Exercise directions: Nothing but an exact copy of the data should be given.

=====

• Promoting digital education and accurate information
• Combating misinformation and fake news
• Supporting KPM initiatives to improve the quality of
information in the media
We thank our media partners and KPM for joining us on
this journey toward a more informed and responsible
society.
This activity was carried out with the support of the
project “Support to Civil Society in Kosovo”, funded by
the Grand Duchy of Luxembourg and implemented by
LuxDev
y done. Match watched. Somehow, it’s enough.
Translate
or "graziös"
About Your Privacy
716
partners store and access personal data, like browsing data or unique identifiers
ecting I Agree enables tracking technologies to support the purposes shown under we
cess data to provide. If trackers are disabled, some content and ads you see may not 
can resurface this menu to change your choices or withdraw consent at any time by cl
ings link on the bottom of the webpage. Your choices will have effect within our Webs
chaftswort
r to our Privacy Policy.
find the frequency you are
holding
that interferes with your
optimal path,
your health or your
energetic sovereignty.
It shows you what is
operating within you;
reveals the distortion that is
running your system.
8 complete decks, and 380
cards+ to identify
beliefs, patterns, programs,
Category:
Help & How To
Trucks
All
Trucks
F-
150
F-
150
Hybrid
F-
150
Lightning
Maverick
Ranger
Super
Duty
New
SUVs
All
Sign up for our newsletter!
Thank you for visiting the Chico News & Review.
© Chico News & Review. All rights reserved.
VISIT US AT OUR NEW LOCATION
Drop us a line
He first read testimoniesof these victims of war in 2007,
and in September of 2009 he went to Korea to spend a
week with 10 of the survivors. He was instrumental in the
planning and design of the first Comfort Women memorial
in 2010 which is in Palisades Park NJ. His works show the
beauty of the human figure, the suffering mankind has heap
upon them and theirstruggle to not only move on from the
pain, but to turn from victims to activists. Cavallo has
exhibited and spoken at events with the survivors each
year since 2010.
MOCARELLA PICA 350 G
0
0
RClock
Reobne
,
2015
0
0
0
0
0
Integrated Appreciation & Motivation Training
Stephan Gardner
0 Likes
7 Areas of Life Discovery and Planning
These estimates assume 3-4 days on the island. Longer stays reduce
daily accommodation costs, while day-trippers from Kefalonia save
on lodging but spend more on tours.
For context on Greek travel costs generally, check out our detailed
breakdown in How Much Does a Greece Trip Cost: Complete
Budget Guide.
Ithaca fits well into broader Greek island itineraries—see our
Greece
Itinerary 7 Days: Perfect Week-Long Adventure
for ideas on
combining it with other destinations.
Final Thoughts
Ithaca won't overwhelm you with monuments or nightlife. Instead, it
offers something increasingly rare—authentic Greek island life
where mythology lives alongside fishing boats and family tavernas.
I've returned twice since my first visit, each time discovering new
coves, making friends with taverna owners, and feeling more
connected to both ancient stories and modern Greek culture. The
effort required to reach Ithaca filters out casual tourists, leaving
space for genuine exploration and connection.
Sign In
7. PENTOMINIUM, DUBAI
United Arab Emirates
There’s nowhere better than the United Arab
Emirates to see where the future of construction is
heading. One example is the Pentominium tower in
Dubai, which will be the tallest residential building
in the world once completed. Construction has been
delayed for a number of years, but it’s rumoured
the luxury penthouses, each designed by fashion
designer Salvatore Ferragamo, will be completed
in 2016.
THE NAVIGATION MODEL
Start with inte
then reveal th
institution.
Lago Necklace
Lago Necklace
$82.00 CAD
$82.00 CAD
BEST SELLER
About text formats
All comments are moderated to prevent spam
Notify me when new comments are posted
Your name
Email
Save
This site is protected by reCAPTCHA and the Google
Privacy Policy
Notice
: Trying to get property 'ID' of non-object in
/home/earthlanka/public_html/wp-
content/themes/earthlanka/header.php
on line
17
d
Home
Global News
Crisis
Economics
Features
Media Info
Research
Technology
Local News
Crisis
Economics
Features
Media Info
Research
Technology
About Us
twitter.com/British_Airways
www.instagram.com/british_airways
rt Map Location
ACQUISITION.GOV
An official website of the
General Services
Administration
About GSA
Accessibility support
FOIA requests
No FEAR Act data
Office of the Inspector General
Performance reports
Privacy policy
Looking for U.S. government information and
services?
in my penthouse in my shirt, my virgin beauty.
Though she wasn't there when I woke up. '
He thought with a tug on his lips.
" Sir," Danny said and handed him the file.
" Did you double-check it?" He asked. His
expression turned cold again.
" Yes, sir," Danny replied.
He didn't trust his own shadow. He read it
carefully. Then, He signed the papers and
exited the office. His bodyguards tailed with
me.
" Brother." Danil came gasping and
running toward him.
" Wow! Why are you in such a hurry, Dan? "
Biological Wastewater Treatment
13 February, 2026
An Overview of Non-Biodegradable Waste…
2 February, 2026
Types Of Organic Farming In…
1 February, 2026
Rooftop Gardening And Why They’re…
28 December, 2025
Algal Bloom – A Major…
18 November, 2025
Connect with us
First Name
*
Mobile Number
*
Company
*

=====

Problem solution:
• Promoting digital education and accurate information
• Combating misinformation and fake news
• Supporting KPM initiatives to improve the quality of
information in the media
We thank our media partners and KPM for joining us on
this journey toward a more informed and responsible
society.
This activity was carried out with the support of the
project “Support to Civil Society in Kosovo”, funded by
the Grand Duchy of Luxembourg and implemented by
LuxDev
y done. Match watched. Somehow, it’s enough.
Translate
or "graziös"
About Your Privacy
716
partners store and access personal data, like browsing data or unique identifiers
ecting I Agree enables tracking technologies to support the purposes shown under we
cess data to provide. If trackers are disabled, some content and ads you see may not 
can resurface this menu to change your choices or withdraw consent at any time by cl
ings link on the bottom of the webpage. Your choices will have effect within our Webs
chaftswort
r to our Privacy Policy.
find the frequency you are
holding
that interferes with your
optimal path,
your health or your
energetic sovereignty.
It shows you what is
operating within you;
reveals the distortion that is
running your system.
8 complete decks, and 380
cards+ to identify
beliefs, patterns, programs,
Category:
Help & How To
Trucks
All
Trucks
F-
150
F-
150
Hybrid
F-
150
Lightning
Maverick
Ranger
Super
Duty
New
SUVs
All
Sign up for our newsletter!
Thank you for visiting the Chico News & Review.
© Chico News & Review. All rights reserved.
VISIT US AT OUR NEW LOCATION
Drop us a line
He first read testimoniesof these victims of war in 2007,
and in September of 2009 he went to Korea to spend a
week with 10 of the survivors. He was instrumental in the
planning and design of the first Comfort Women memorial
in 2010 which is in Palisades Park NJ. His works show the
beauty of the human figure, the suffering mankind has heap
upon them and theirstruggle to not only move on from the
pain, but to turn from victims to activists. Cavallo has
exhibited and spoken at events with the survivors each
year since 2010.
MOCARELLA PICA 350 G
0
0
RClock
Reobne
,
2015
0
0
0
0
0
Integrated Appreciation & Motivation Training
Stephan Gardner
0 Likes
7 Areas of Life Discovery and Planning
These estimates assume 3-4 days on the island. Longer stays reduce
daily accommodation costs, while day-trippers from Kefalonia save
on lodging but spend more on tours.
For context on Greek travel costs generally, check out our detailed
breakdown in How Much Does a Greece Trip Cost: Complete
Budget Guide.
Ithaca fits well into broader Greek island itineraries—see our
Greece
Itinerary 7 Days: Perfect Week-Long Adventure
for ideas on
combining it with other destinations.
Final Thoughts
Ithaca won't overwhelm you with monuments or nightlife. Instead, it
offers something increasingly rare—authentic Greek island life
where mythology lives alongside fishing boats and family tavernas.
I've returned twice since my first visit, each time discovering new
coves, making friends with taverna owners, and feeling more
connected to both ancient stories and modern Greek culture. The
effort required to reach Ithaca filters out casual tourists, leaving
space for genuine exploration and connection.
Sign In
7. PENTOMINIUM, DUBAI
United Arab Emirates
There’s nowhere better than the United Arab
Emirates to see where the future of construction is
heading. One example is the Pentominium tower in
Dubai, which will be the tallest residential building
in the world once completed. Construction has been
delayed for a number of years, but it’s rumoured
the luxury penthouses, each designed by fashion
designer Salvatore Ferragamo, will be completed
in 2016.
THE NAVIGATION MODEL
Start with inte
then reveal th
institution.
Lago Necklace
Lago Necklace
$82.00 CAD
$82.00 CAD
BEST SELLER
About text formats
All comments are moderated to prevent spam
Notify me when new comments are posted
Your name
Email
Save
This site is protected by reCAPTCHA and the Google
Privacy Policy
Notice
: Trying to get property 'ID' of non-object in
/home/earthlanka/public_html/wp-
content/themes/earthlanka/header.php
on line
17
d
Home
Global News
Crisis
Economics
Features
Media Info
Research
Technology
Local News
Crisis
Economics
Features
Media Info
Research
Technology
About Us
twitter.com/British_Airways
www.instagram.com/british_airways
rt Map Location
ACQUISITION.GOV
An official website of the
General Services
Administration
About GSA
Accessibility support
FOIA requests
No FEAR Act data
Office of the Inspector General
Performance reports
Privacy policy
Looking for U.S. government information and
services?
in my penthouse in my shirt, my virgin beauty.
Though she wasn't there when I woke up. '
He thought with a tug on his lips.
" Sir," Danny said and handed him the file.
" Did you double-check it?" He asked. His
expression turned cold again.
" Yes, sir," Danny replied.
He didn't trust his own shadow. He read it
carefully. Then, He signed the papers and
exited the office. His bodyguards tailed with
me.
" Brother." Danil came gasping and
running toward him.
" Wow! Why are you in such a hurry, Dan? "
Biological Wastewater Treatment
13 February, 2026
An Overview of Non-Biodegradable Waste…
2 February, 2026
Types Of Organic Farming In…
1 February, 2026
Rooftop Gardening And Why They’re…
28 December, 2025
Algal Bloom – A Major…
18 November, 2025
Connect with us
First Name
*
Mobile Number
*
Company
*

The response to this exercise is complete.